The host should appear in the list of Nomad clients. If it does not, check the log, e.g. using less -RSM "$(brew --prefix)/var/log/nomad.log". If Nomad complains about not being able to connect to the master nodes at alimesosNN.cern.ch, update their firewall rules using:

pdsh -w 'alimesos[01-03].cern.ch' puppet agent -tv

Adding a CI checker#

Adding a Nomad job#

The Macs are configured on a host-by-host basis, unlike the Linux checkers, so that we can more tightly control what checks run where. This saves precious disks space, since many Macs lack this resource compared to the Linux machines.

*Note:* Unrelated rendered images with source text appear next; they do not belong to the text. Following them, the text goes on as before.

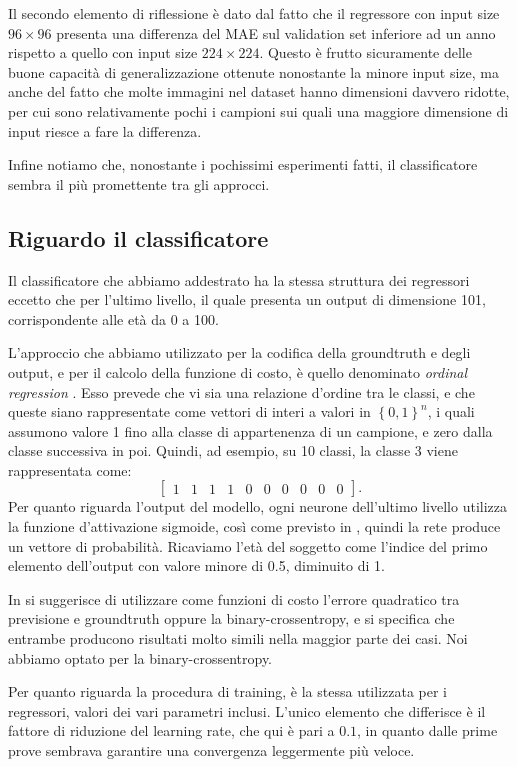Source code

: Il secondo elemento di riflessione è dato dal fatto che il regressore con input size $96 \times 96$ presenta una differenza del MAE sul validation set inferiore ad un anno rispetto a quello con input size $224 \times 224$. Questo è frutto sicuramente delle buone capacità di generalizzazione ottenute nonostante la minore input size, ma anche del fatto che molte immagini nel dataset hanno dimensioni davvero ridotte, per cui sono relativamente pochi i campioni sui quali una maggiore dimensione di input riesce a fare la differenza.

Infine notiamo che, nonostante i pochissimi esperimenti fatti, il classificatore sembra il più promettente tra gli approcci.

\subsection{Riguardo il classificatore}

Il classificatore che abbiamo addestrato ha la stessa struttura dei regressori eccetto che per l'ultimo livello, il quale presenta un output di dimensione 101, corrispondente alle età da 0 a 100. 

L'approccio che abbiamo utilizzato per la codifica della groundtruth e degli output, e per il calcolo della funzione di costo, è quello denominato \emph{ordinal regression} \cite{ordinalregression}. Esso prevede che vi sia una relazione d'ordine tra le classi, e che queste siano rappresentate come vettori di interi a valori in $\left\{0,1\right\}^n$, i quali assumono valore 1 fino alla classe di appartenenza di un campione, e zero dalla classe successiva in poi. Quindi, ad esempio, su 10 classi, la classe 3 viene rappresentata come:
\begin{displaymath}
    \begin{bmatrix}
    1 & 1 & 1 & 1 & 0 & 0 & 0 & 0 & 0 & 0
    \end{bmatrix}.
\end{displaymath}
Per quanto riguarda l'output del modello, ogni neurone dell'ultimo livello utilizza la funzione d'attivazione sigmoide, così come previsto in \cite{ordinalregression}, quindi la rete produce un vettore di probabilità. Ricaviamo l'età del soggetto come l'indice del primo elemento dell'output con valore minore di 0.5, diminuito di 1. 

In \cite{ordinalregression} si suggerisce di utilizzare come funzioni di costo l'errore quadratico tra previsione e groundtruth oppure la binary-crossentropy, e si specifica che entrambe producono risultati molto simili nella maggior parte dei casi. Noi abbiamo optato per la binary-crossentropy. 

Per quanto riguarda la procedura di training, è la stessa utilizzata per i regressori, valori dei vari parametri inclusi. L'unico elemento che differisce è il fattore di riduzione del learning rate, che qui è pari a $0.1$, in quanto dalle prime prove sembrava garantire una convergenza leggermente più veloce.
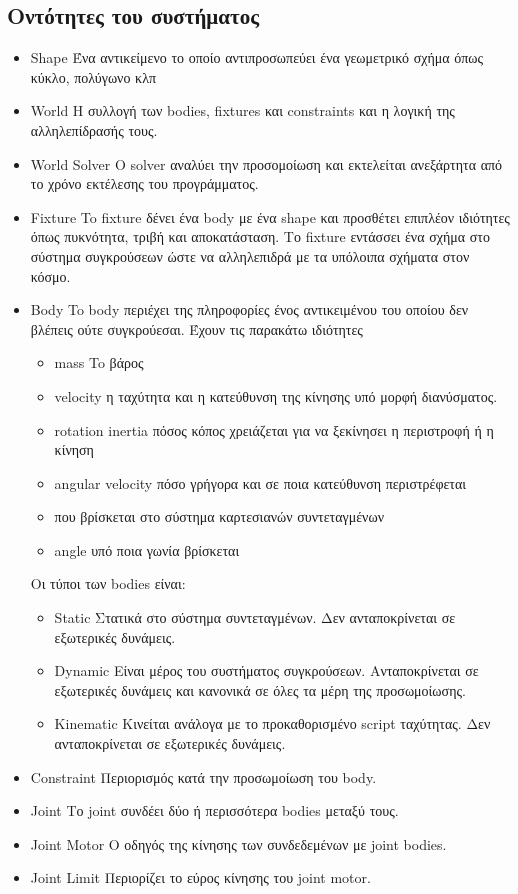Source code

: \subsection{Οντότητες του συστήματος}
\begin{itemize}
\item Shape
Ένα αντικείμενο το οποίο αντιπροσωπεύει ένα γεωμετρικό σχήμα όπως κύκλο, πολύγωνο κλπ
\item World
Η συλλογή των bodies, fixtures και constraints και η λογική της αλληλεπίδρασής τους.
\item World Solver
Ο solver αναλύει την προσομοίωση και εκτελείται ανεξάρτητα από το χρόνο εκτέλεσης του προγράμματος.
\item Fixture 
To fixture δένει ένα body με ένα shape και προσθέτει επιπλέον ιδιότητες όπως πυκνότητα, τριβή και αποκατάσταση. Το fixture εντάσσει ένα σχήμα στο σύστημα συγκρούσεων ώστε να αλληλεπιδρά με τα υπόλοιπα σχήματα στον κόσμο.
\item Body 
To body περιέχει της πληροφορίες ένος αντικειμένου του οποίου δεν βλέπεις ούτε συγκρούεσαι. Έχουν τις παρακάτω ιδιότητες
	\begin{itemize}
		\item mass To βάρος
		\item velocity η ταχύτητα και η κατεύθυνση της κίνησης υπό μορφή διανύσματος.
		\item rotation inertia πόσος κόπος χρειάζεται για να ξεκίνησει η περιστροφή ή η κίνηση
		\item angular velocity πόσο γρήγορα και σε ποια κατεύθυνση περιστρέφεται
		\item που βρίσκεται στο σύστημα καρτεσιανών συντεταγμένων
		\item angle υπό ποια γωνία βρίσκεται
	\end{itemize}
Οι τύποι των bodies είναι:
	\begin{itemize}
		\item Static
		Στατικά στο σύστημα συντεταγμένων. Δεν ανταποκρίνεται σε εξωτερικές δυνάμεις.
		\item Dynamic
		Είναι μέρος του συστήματος συγκρούσεων. Ανταποκρίνεται σε εξωτερικές δυνάμεις και κανονικά σε όλες τα μέρη της προσωμοίωσης.
		\item Kinematic 
		Κινείται ανάλογα με το προκαθορισμένο script ταχύτητας. Δεν ανταποκρίνεται σε εξωτερικές δυνάμεις.
	\end{itemize}
\item Constraint
Περιορισμός κατά την προσωμοίωση του body.
\item Joint 
Το joint συνδέει δύο ή περισσότερα bodies μεταξύ τους.
\item Joint Motor
Ο οδηγός της κίνησης των συνδεδεμένων με joint bodies. 
\item Joint Limit
Περιορίζει το εύρος κίνησης του joint motor.
\end{itemize}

In the private ci-jobs repository, configure a new CI job variation by creating a file called ci-jobs/ci/$newhost.yaml with the following content (substituting the parts in <>):

---
role: macos
arch: <new hostname>
config_suffix: ''
num_builders: 1
# Specify the total resources available on the host, so that we can reserve the
# entire thing. This makes nomad's statistics more accurate.
resources:
  cpu: <the number you configured earlier as cpu_total_compute>
  memory: <total MB of memory available on the host>

Once that's done, actually run the CI job on the new host:

cd ci-jobs/ci
levant render -var-file "$newhost.yaml" | nomad job plan -
# If the above succeeds, then:
levant render -var-file "$newhost.yaml" | nomad job run -

Configuring individual checks#

Mac CI checkers are configured like their Linux equivalents, using .env files under ali-bot/ci/repo-config/. The Macs specifically are listed under ali-bot/ci/repo-config/macos/.

Each host has a directory there named after its short hostname; it will run checks for the .env files inside its directory.

If checks are not picked up, make sure the hostname matches what the Mac thinks it is. If in doubt, run hostname -s to check.